Two Norwegian Lockheed Martin F-35A fighter jets demonstrated the operational capability of conventional takeoff and landing by touching down on a highway in Tervo, Finland, marking the first-ever such landing for this aircraft model.
Norwegian F-35A aircraft have been engaged in highway operations training in Finland this week as an integral component of the country’s annual Baana road base exercise, commencing on Monday.
During these exercises, the jets also underwent “hot pit” refueling, a process that involves keeping their engines running while refueling, resulting in reduced downtime for quicker redeployment, enhanced operational efficiency, and increased sortie rates during heightened operational demands.
As of this summer, F-35 nations collectively amassed over 650,000 flight hours, with Norwegian aircraft contributing over 20,000 of those hours. The F-35 comes in various variants, and the recent landing by the Royal Norwegian Air Force on a Finnish motorway represents a historic first for this aircraft type.
While the US has previously executed highway landings with certain F-35Bs, these were of the STOVL version (short takeoff/vertical landing), capable of near-vertical landings suitable for aircraft carriers and roads.
Norwegian Joint Strike Fighters possess a distinctive feature, as they are currently the sole operational aircraft equipped with drag chutes. This technology, slated for integration into forthcoming Finnish and Canadian F-35As, serves the dual purpose of ensuring safe landings during adverse winter weather conditions and reducing the wear and tear on braking systems.

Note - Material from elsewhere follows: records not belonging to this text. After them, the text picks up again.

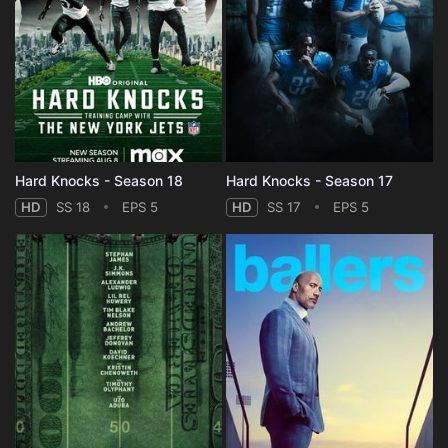
Hard Knocks - Season 18
Hard Knocks - Season 17
HD
SS 18
EPS 5
HD
SS 17
EPS 5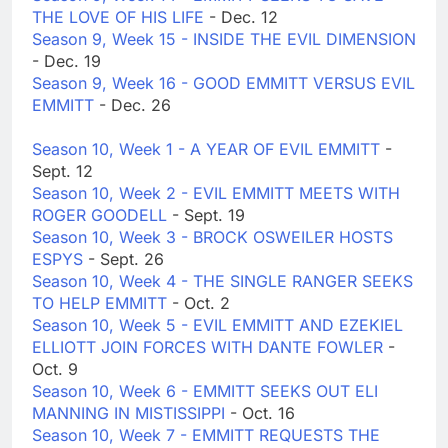
THE LOVE OF HIS LIFE
- Dec. 12
Season 9, Week 15 - INSIDE THE EVIL DIMENSION
- Dec. 19
Season 9, Week 16 - GOOD EMMITT VERSUS EVIL
EMMITT
- Dec. 26
Season 10, Week 1 - A YEAR OF EVIL EMMITT
-
Sept. 12
Season 10, Week 2 - EVIL EMMITT MEETS WITH
ROGER GOODELL
- Sept. 19
Season 10, Week 3 - BROCK OSWEILER HOSTS
ESPYS
- Sept. 26
Season 10, Week 4 - THE SINGLE RANGER SEEKS
TO HELP EMMITT
- Oct. 2
Season 10, Week 5 - EVIL EMMITT AND EZEKIEL
ELLIOTT JOIN FORCES WITH DANTE FOWLER
-
Oct. 9
Season 10, Week 6 - EMMITT SEEKS OUT ELI
MANNING IN MISTISSIPPI
- Oct. 16
Season 10, Week 7 - EMMITT REQUESTS THE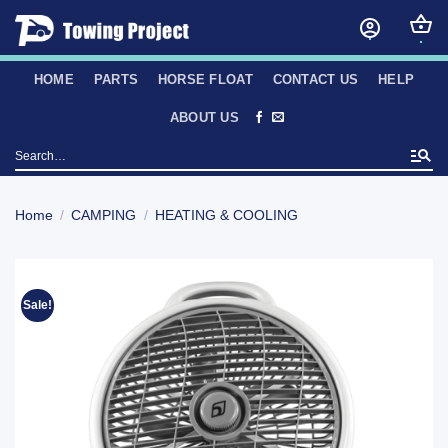
Skip
to
content
HOME
PARTS
HORSE FLOAT
CONTACT US
HELP
ABOUT US
Search
for:
Home
/
CAMPING
/
HEATING & COOLING
Sale!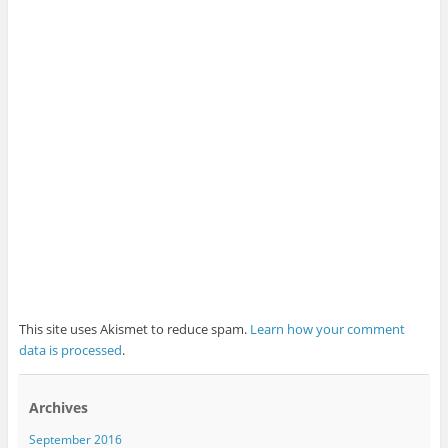
This site uses Akismet to reduce spam.
Learn how your comment
data is processed
.
Archives
September 2016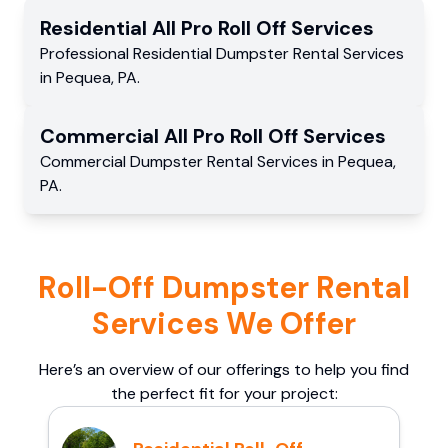
Residential
All Pro Roll Off
Services
Professional Residential
Dumpster Rental Services
in
Pequea
,
PA
.
Commercial
All Pro Roll Off
Services
Commercial
Dumpster Rental Services
in
Pequea
,
PA
.
Roll-Off Dumpster Rental
Services We Offer
Here’s an overview of our offerings to help you find
the perfect fit for your project:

This is a milestone, not only for the Norwegian Air Force but also for the Nordic countries and for NATO. This demonstrates our ability to execute a concept of dispersal. Fighter jets are vulnerable on the ground, so by being able to use small airfields – and now motorways – increase our survivability in war. In addition, this is also a demonstration of the exciting development we have initiated within the military-air cooperation in the Nordic region,” said Major General Rolf Folland, Chief of the Royal Norwegian Air Force.